EXERCISE DESCRIPTION – Write out the following lines word for word, leaving out the pictures.

----

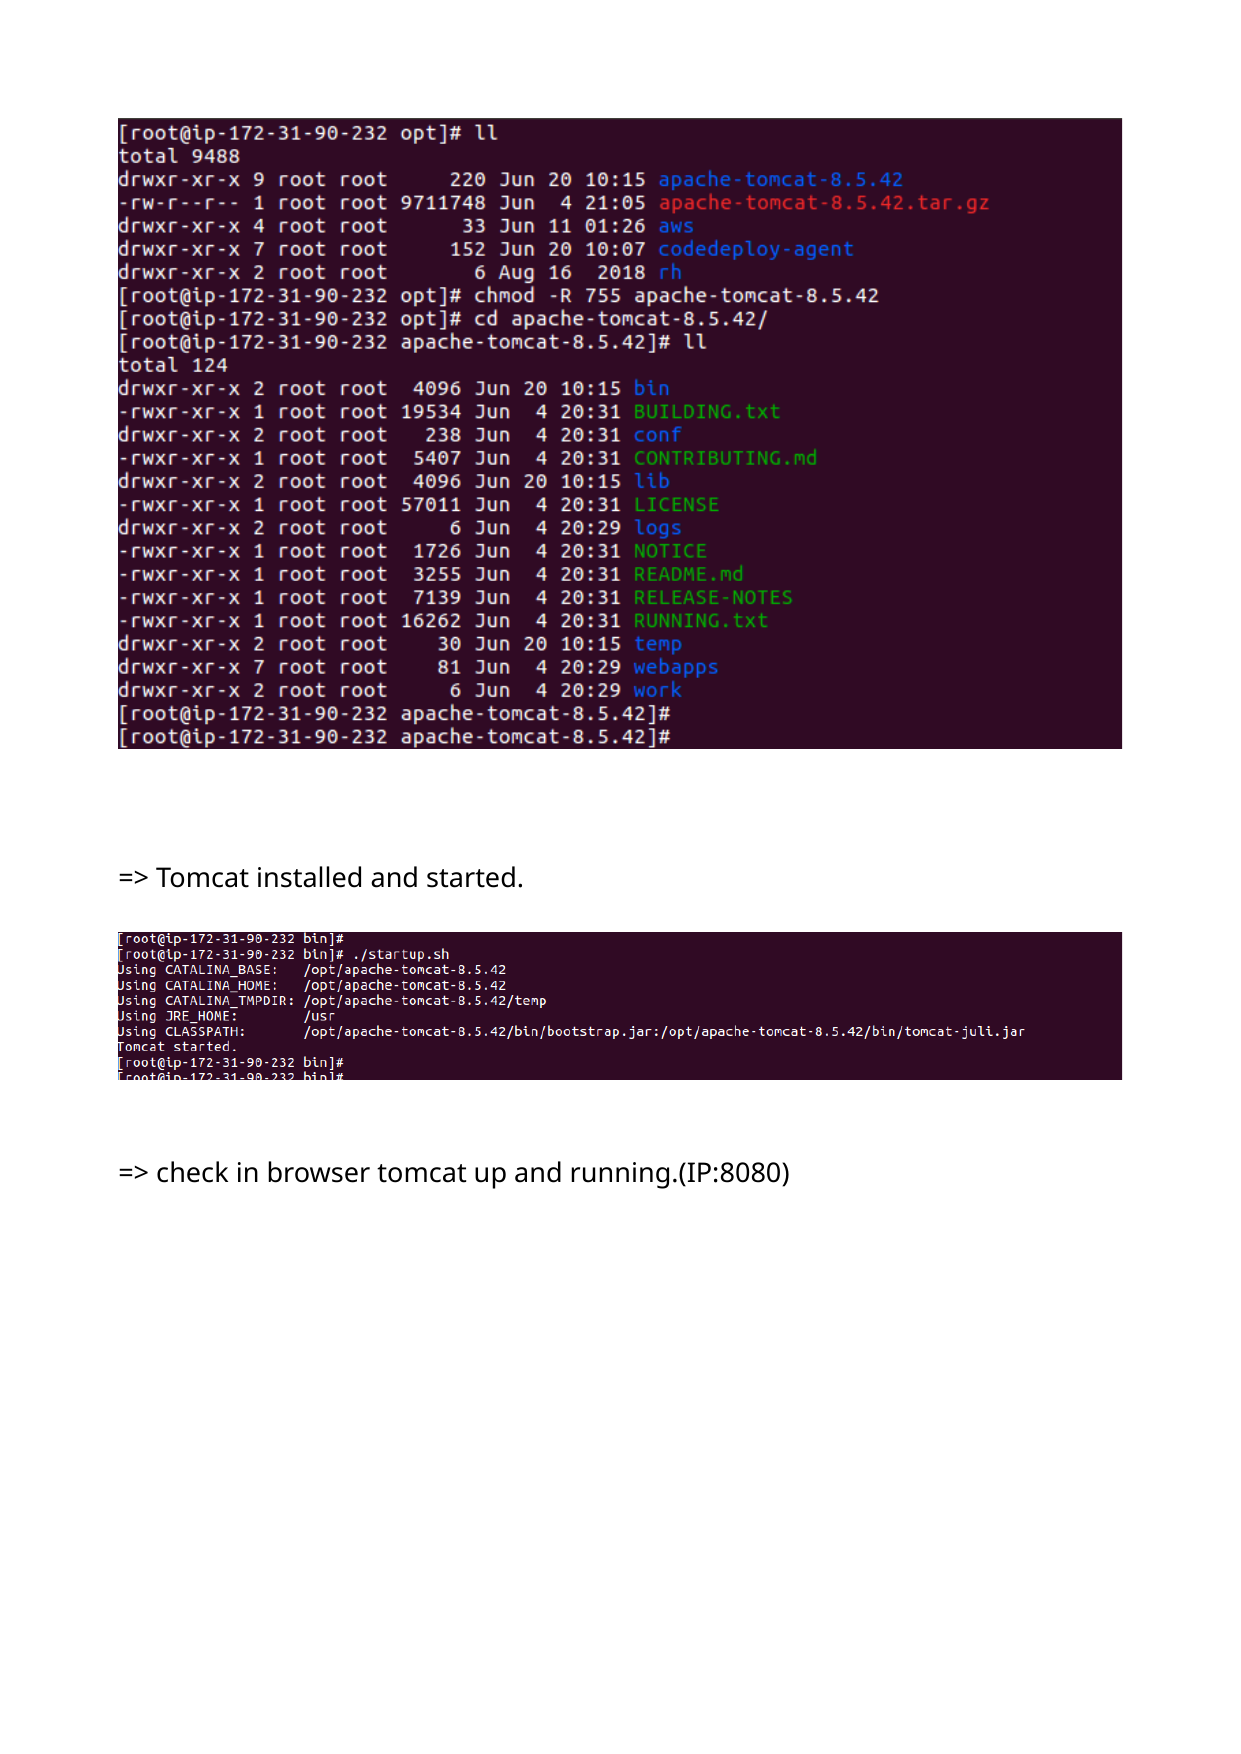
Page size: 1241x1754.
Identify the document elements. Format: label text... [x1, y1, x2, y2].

picture [118, 118, 1123, 749]
picture [118, 932, 1123, 1080]
text => check in browser tomcat up and running.(IP:8080) [118, 1153, 1122, 1190]
text => Tomcat installed and started. [118, 859, 1122, 896]
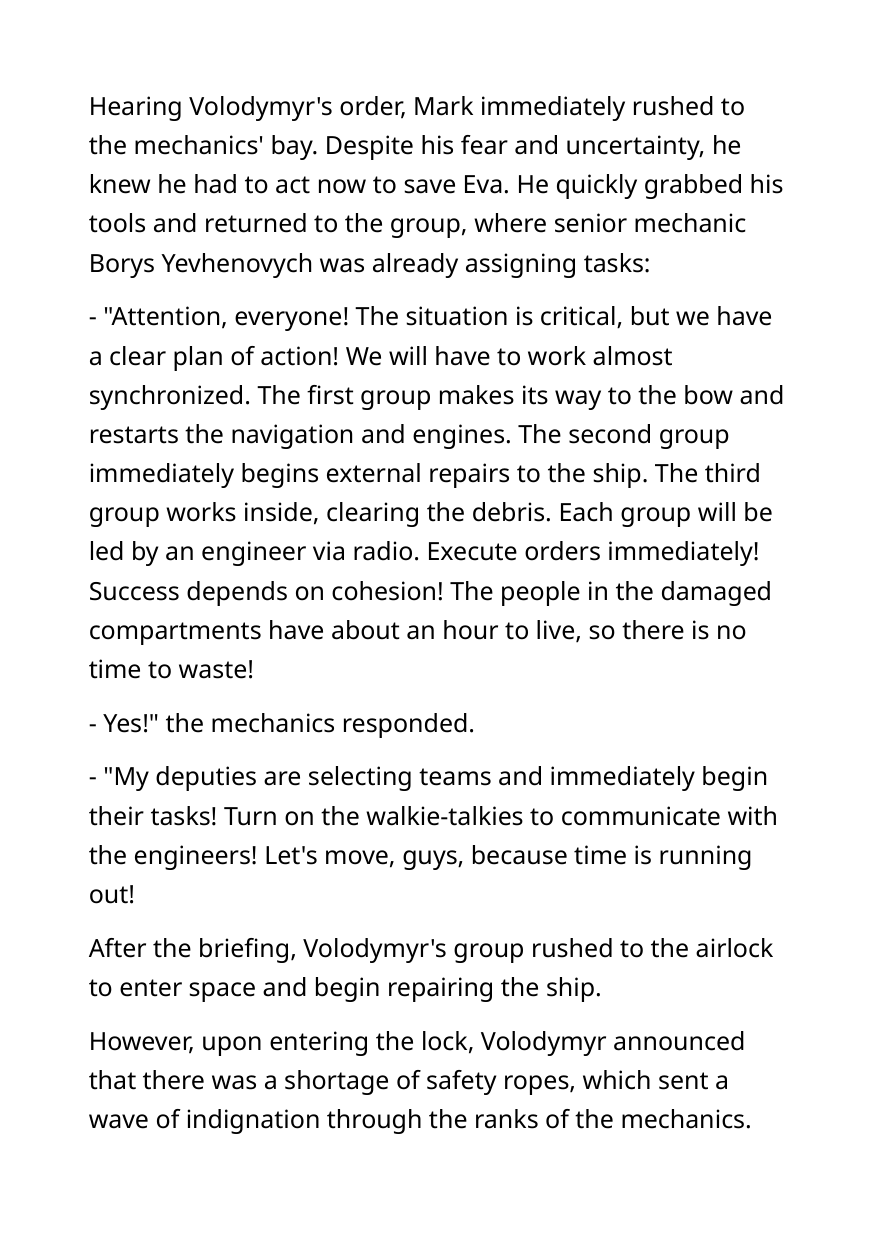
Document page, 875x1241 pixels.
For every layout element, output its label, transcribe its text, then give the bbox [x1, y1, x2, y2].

----

EXPECTED ANSWER –
Page size: 1241x1754.
Identify the document elements. Format: label text... [x1, y1, x2, y2].

picture [118, 118, 1123, 749]
picture [118, 932, 1123, 1080]
text => check in browser tomcat up and running.(IP:8080) [118, 1153, 1122, 1190]
text => Tomcat installed and started. [118, 859, 1122, 896]
Document page, 875x1241 pixels.
For every layout element, output its label, transcribe its text, then give the bbox [x1, y1, x2, y2].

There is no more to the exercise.